Невзора до боли стискивала оленёнка, а её губы беззвучно шевелились: к ним из сердца рвались давно похороненные слова.

– Скажи мне то, что хочешь сказать ей, – улыбнулась Лада. – Я всё знаю о ней и о тебе, её душа мне всё поведала.

Глядя в эти родные, ласковые глаза, в которых мерцала не по годам глубокая, чуть грустная мудрость, Невзора пробормотала:

– Ладушка... Сердце сердца моего, душа души моей.

Лада легко и радостно шагнула в её объятия и склонила головку ей на плечо. Даже запах её волос был таким же, и Невзора в светлом ошеломлении гладила их густой шёлк пальцами. Дыхание сбилось, будто перехваченное могучей, но мягкой лапой, и тёплые слезинки увлажнили ей ресницы.

– Матушка, – тронул Невзору за локоть Смолко. – Что ж ты гостью на пороге держишь, в дом не зовёшь?

– Твоя правда, сынок, – смахнув слезинки, проговорила та. – Заходи, Ладушка. У нас как раз пироги подоспели.

Гостья не смутилась, не испугалась, войдя в семейство оборотней. Не по летам зрелое, всезнающее спокойствие сквозило во всех её мягких движениях, во взгляде светло-карих, золотистых глаз. Невзора тонула в них душой и сердцем, и они будто держали её в любящих объятиях, не давая сорваться в бездну рыдания.

– Родные мои, это внучка моей сестрицы Ладушки, – с трудом совладав с голосом, сказала она.

К ужину пришёл брат Гюрей. Уже давно истёк срок его пастушьей службы, возложенной на него в наказание за воровство скота у жителей Зайково; растаял на его горле светящийся узор-ошейник, который не давал ему зариться на чужое добро. Однако же, помирившись с людьми, он так и остался в пастухах.

– И откуда ж ты взялась – такая юная, и уже ведунья? – спросил он гостью.

– Странствовала я с юных лет, – ответила Лада кротко и учтиво. – В разных городах и сёлах побывала, много повидала. Две ведуньи со мной даром поделились, две наставницы было у меня.

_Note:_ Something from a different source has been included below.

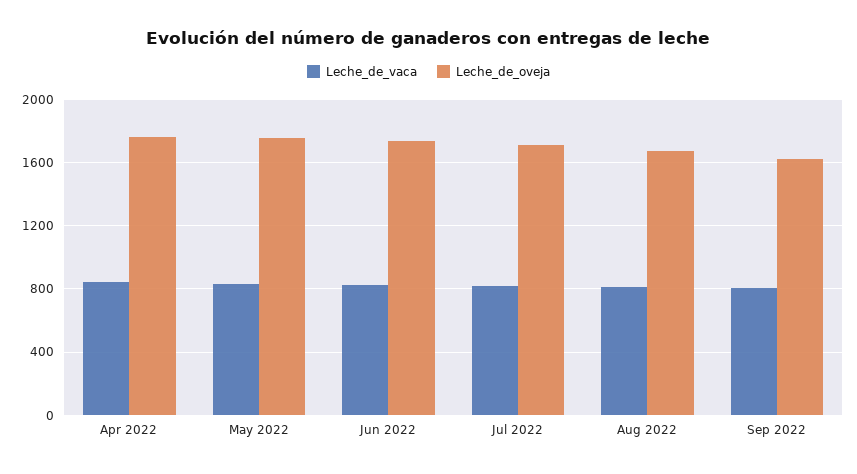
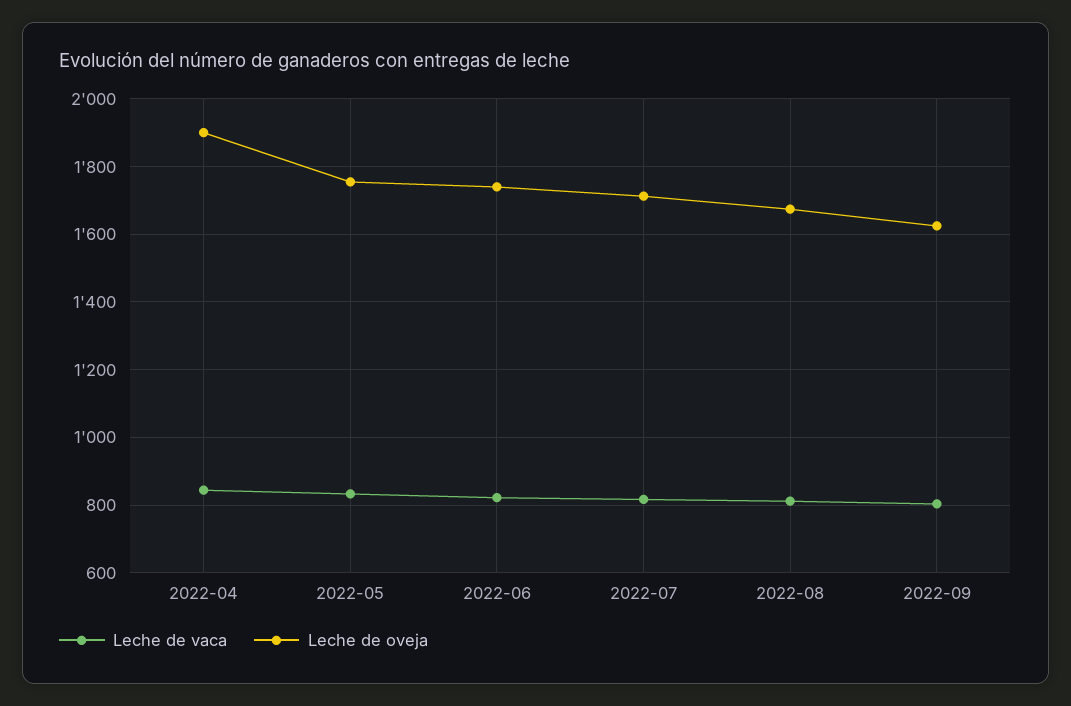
Leche_de_oveja, Apr 2022: 1750 -> 1900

Долго они разговаривали в этот тёплый, безмятежный вечер, и не могла Невзора насытиться беседой. Так бы и глядела на Ладушку, так и любовалась бы, да гостье с дороги отдых нужен был. А к Невзоре сон не шёл, и она присела на крылечке, где днём чуни шила, и устремила благодарный, чуть затуманенный слезой взгляд к чистым звёздам. Какое же счастье они ей послали!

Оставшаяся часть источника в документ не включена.